Langford Lowfields

Langford Lowfields

Langford Lowfields
Do you love our Langford Lowfields nature reserve? Share your thoughts with the community. Or if you're thinking about visiting and would like to find out more, ask away!

Langford Lowfields

  • This morning's sightings

    A very quick check of the newly opened visitor trails this morning revealed not one, but four Egyptian Geese!

    Also Willow Warblers, Sedge Warblers and Blackcaps could just be heard over the cold, strong wind, plus there was a good smattering of Sand Martins.

  • Welcome to Langford Lowfields!

    RSPB Langford Lowfields opens officially in early June.  However, we are delighted to announce that the new trails around the northern end of the site, are now open for everybody to enjoy.

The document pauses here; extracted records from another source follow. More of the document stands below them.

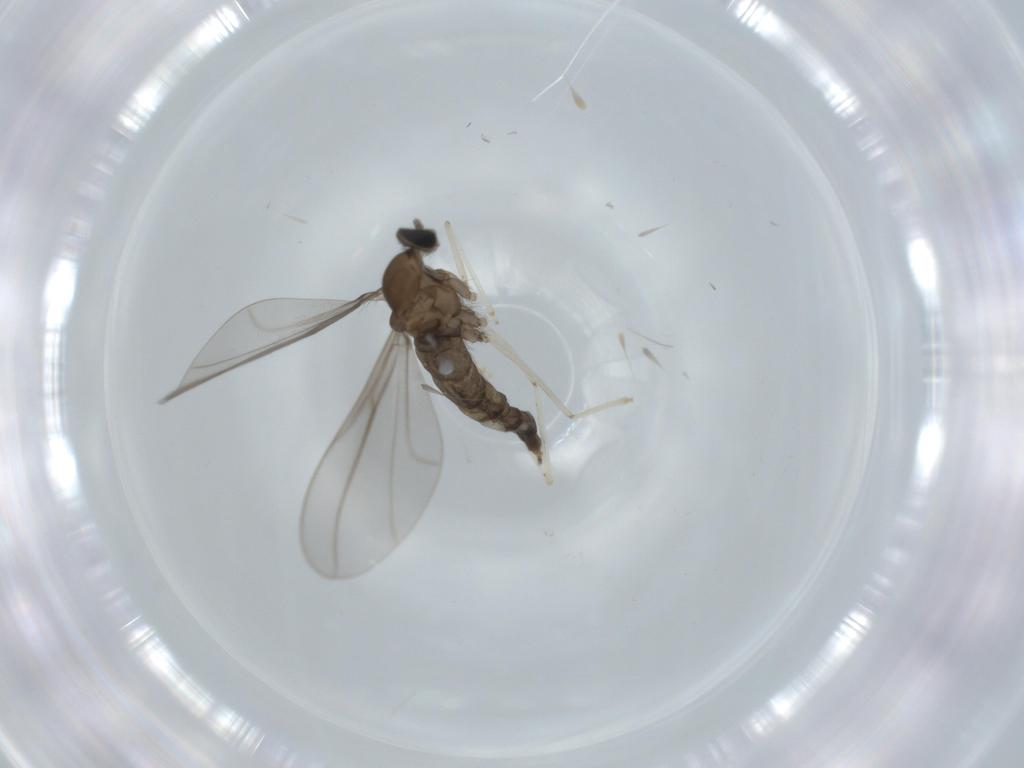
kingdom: Animalia
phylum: Arthropoda
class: Insecta
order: Diptera
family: Cecidomyiidae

    You'll have the option of either the shorter Cromwell Trail, or the longer North Trail, or you can combine the two.  So why not come and enjoy the sights and sounds of a Langford Lowfields spring!

    The Beach Hut visitor centre will be open intermittently, until we have a full compliment of Visitor Welcome Volunteers.

  • Spring cleaning....

    It was volunteer Sunday again yesterday and we had a large turnout of 14 people arriving bright and early for a day’s work on site. Several different activities were on offer this month including footpath maintenance on the eastern boundary public footpath, finishing off our raised path at the western end of the boardwalk, polytunnel maintenance, giving our containers and storage areas a spring clean, litterpicking and sprucing up our site entrance complex on Cottage Lane.

    It is the time of year again when practical habitat management jobs cease for the breeding season and we get a chance to do various maintenance jobs that are so important for keeping the site looking good – especially as our public opening of Phase 1 grows ever closer!

    The group also made an impressive 20 submerged fish shelters to add to the large number already installed in Phase 1 and silt lagoon 7. Fish shelters are effective as areas for fish to congregate, spawn and shelter from predators in the developing areas of reedbed – areas that are relatively sparsely vegetated underwater. The shelters enable our fish populations to expand whilst the reedbed in establishing, hopefully reaching levels capable for supporting bittern in a few years time when the reed is mature and fully developed.

    Once again, a huge thank you to everyone for an excellent days work.

    And there is always plenty of wildlife to keep us entertained, with yellow wagtail over silt lagoon 6 mid-afternoon, little ringed plover over the office as we left in the morning, green sandpiper on Phase 3 and of course the sand martins, now here in good numbers, excavating nest holes in the bank.